MobileRead Forums - View Single Post

jackie_w · 03-25-2019, 01:36 PM

Quote:

Originally Posted by Gorcsev

Unfortunately you are right it was discussed earlier, but as I read through that post it was not a settled down solution. As I searched the net, the non-break space is not 100% means "not-variable length space". Better solution (I tried in kepub) would be the fix length "1/4 em-space" but the device displays a □ when the "text-rendering: optimezedlegibility/speed" is used in body tag.

Interim solution a fix length "en-space" but again, it means should be touched all the books what I sideload to KOBO .

There are 3 (at least) different things to consider here when trying to "beautify" full-justified text:

Font used: The problem with using some of those 'special spaces' is that most freely available fonts don't actually contain those glyphs (e.g. U+2003, U+2004, U+2005), so you see the generic 'glyph unavailable' character instead. Did you check that? I'd be surprised if any of the built-in fonts have them.

Even if you do find a suitable font to sideload you may still suffer the 'stretchy spaces' problem. If a non-breaking-space doesn't work is there any reason to believe one of the other spaces will be any better?
Hyphenation: Hungarian isn't one of Kobo's officially supported languages so they don't supply a hyph_hu.dic hyphenation dictionary. Have you been able to install a custom one? Do you see any hyphenation in your Hungarian books?

I know it's easy to replace the Kobo default English hyphenation dictionary with a better one but I'm not sure whether there's more to it when adding a new language.
koboSpans algorithm: If you're comfortable hacking your own copy of KTE ... Rather than trying to decide "when is a sentence not a sentence", just don't split into sentences at all. Try this simple hack to greatly reduce the number of koboSpans added.

Inside the KoboTouchExtended.zip file find the container.py file, change lines 540-544 from
Code:
```
                groups = re.split(
                    r'(.*?[\.\!\?\:][\'"\u201d\u2019“…]?\s*)',
                    text,
                    flags=re.UNICODE | re.MULTILINE,
                )
```
to
Code:
```
                groups = [text]
```
This is the first hack I was referring to in post #60. It has the benefit of being language independent, but I can't promise there won't be unintended consequences with annotations and bookmarking. You'll need to experiment.
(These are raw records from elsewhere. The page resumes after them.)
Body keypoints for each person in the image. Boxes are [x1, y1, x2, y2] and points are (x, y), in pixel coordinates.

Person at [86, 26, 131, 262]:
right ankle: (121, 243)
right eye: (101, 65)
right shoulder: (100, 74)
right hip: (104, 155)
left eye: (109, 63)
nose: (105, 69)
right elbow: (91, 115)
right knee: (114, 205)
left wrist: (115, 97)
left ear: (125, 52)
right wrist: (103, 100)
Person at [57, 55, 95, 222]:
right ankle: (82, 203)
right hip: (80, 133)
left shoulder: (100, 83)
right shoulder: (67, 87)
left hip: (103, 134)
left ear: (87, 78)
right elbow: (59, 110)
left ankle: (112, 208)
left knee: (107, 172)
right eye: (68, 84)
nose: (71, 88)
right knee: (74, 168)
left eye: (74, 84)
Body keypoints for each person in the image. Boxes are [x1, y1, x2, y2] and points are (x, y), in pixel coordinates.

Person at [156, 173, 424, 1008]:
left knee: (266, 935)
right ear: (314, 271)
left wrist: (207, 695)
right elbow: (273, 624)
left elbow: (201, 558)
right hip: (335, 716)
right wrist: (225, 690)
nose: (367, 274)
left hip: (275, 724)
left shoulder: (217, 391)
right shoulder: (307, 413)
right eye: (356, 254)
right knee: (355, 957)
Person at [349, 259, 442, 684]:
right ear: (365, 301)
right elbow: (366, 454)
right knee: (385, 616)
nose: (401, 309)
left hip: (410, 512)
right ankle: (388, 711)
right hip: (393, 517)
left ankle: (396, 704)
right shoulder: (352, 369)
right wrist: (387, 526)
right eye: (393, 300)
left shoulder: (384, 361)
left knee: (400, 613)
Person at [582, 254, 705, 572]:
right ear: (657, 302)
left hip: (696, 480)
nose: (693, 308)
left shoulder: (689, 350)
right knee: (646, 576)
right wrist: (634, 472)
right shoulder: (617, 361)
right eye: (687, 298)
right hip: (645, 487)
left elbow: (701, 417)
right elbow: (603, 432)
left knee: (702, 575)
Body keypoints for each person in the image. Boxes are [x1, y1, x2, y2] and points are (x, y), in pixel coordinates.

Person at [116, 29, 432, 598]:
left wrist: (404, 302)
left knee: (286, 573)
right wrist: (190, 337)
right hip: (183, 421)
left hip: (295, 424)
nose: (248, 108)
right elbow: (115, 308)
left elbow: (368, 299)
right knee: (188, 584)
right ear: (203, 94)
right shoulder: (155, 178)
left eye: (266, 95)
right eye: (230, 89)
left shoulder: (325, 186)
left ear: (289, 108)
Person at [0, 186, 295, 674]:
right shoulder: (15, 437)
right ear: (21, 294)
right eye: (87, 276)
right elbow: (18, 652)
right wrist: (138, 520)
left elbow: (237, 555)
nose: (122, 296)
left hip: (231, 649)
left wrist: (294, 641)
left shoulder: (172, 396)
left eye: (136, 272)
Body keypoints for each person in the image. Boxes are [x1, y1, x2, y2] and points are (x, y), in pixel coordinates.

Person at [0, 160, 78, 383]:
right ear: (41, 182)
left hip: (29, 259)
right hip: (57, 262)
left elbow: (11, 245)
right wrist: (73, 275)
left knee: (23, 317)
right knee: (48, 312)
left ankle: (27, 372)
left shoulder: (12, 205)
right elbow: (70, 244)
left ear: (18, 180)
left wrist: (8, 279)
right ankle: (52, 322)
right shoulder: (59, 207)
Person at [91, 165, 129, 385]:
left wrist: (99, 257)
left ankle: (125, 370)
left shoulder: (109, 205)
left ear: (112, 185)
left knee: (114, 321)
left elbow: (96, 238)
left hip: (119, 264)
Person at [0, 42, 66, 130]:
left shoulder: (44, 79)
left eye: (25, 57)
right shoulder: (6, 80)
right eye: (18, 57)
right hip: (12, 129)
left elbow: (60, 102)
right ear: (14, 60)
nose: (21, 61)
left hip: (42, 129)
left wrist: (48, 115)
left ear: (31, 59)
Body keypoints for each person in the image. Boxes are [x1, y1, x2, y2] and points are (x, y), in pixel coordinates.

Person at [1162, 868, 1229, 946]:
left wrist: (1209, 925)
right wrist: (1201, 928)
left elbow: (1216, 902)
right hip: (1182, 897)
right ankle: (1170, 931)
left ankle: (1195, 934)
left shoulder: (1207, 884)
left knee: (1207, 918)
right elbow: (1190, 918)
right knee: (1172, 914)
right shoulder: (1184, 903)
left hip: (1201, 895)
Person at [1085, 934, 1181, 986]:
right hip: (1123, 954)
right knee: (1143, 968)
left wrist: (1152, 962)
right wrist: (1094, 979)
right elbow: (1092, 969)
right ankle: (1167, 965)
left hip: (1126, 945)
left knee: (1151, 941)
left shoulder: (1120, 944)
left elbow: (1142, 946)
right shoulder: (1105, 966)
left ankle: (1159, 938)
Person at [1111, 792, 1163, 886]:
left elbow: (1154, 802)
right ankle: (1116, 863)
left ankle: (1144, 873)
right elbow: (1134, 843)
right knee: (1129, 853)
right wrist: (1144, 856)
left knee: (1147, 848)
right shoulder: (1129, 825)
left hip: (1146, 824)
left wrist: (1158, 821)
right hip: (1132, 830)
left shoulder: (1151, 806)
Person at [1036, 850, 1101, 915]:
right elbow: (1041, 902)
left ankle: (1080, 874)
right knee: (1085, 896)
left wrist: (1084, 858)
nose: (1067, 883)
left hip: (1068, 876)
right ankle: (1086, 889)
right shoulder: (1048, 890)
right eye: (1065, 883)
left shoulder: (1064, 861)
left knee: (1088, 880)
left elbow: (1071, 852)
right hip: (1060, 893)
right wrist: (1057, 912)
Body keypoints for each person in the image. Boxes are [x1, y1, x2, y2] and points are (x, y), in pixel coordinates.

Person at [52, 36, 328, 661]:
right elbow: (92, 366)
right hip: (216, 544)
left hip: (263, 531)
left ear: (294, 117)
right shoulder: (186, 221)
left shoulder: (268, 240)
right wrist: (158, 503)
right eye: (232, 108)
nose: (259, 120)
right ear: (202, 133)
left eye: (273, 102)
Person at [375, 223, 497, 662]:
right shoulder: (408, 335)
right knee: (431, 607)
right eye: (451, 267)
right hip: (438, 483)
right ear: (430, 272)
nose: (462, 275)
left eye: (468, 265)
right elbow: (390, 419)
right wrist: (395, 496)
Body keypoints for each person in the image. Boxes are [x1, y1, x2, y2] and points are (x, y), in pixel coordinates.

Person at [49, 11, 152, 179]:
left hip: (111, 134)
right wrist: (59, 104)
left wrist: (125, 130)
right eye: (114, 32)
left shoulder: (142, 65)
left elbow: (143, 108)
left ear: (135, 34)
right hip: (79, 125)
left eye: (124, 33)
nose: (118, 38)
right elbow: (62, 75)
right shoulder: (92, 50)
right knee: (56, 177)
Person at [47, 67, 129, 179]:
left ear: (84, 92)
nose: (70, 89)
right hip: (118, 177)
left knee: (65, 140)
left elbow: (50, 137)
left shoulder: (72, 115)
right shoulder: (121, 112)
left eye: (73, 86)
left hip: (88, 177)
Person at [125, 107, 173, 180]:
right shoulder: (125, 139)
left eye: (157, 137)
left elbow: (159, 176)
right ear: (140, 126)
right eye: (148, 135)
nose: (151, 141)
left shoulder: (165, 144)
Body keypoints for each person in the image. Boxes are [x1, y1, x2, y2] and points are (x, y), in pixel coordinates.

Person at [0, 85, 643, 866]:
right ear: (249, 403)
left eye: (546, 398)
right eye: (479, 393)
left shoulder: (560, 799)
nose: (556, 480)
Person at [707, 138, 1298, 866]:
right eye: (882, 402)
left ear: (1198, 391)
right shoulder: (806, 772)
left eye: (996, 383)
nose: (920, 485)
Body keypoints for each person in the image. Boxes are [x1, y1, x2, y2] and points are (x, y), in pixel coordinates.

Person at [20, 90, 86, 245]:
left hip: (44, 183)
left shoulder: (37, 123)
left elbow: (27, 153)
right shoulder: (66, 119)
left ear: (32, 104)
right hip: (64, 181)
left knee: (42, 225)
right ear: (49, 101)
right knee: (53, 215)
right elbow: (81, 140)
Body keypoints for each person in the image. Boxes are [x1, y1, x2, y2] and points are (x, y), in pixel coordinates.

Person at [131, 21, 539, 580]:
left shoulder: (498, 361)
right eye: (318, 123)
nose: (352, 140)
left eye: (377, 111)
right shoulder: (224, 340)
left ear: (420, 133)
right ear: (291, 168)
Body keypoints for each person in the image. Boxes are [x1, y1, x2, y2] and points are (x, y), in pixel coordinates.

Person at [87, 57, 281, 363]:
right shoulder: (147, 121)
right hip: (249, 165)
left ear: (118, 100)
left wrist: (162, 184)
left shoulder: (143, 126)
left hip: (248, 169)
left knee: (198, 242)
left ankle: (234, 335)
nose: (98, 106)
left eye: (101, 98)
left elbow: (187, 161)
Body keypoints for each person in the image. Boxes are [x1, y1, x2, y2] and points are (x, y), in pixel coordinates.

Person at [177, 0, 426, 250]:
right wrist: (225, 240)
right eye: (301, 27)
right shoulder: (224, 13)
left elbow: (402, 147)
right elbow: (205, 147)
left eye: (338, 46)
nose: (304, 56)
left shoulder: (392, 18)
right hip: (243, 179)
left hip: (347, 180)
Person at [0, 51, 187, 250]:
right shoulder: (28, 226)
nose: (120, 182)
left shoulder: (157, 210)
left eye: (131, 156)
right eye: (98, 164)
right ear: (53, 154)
I know you would prefer to use kepub but did you actually test whether all the problems disappear if you use epub?

Is it possible you could post a 1-page test epub containing the kind of HTML you see when you buy a retail Hungarian book with a lot of dialogue? I'm having difficulty understanding whether your problems are with the original epub or with a manually edited version. There's not much likelihood of successfully hacking KTE to auto-edit books on-the fly if no-one knows what the original HTML looks like.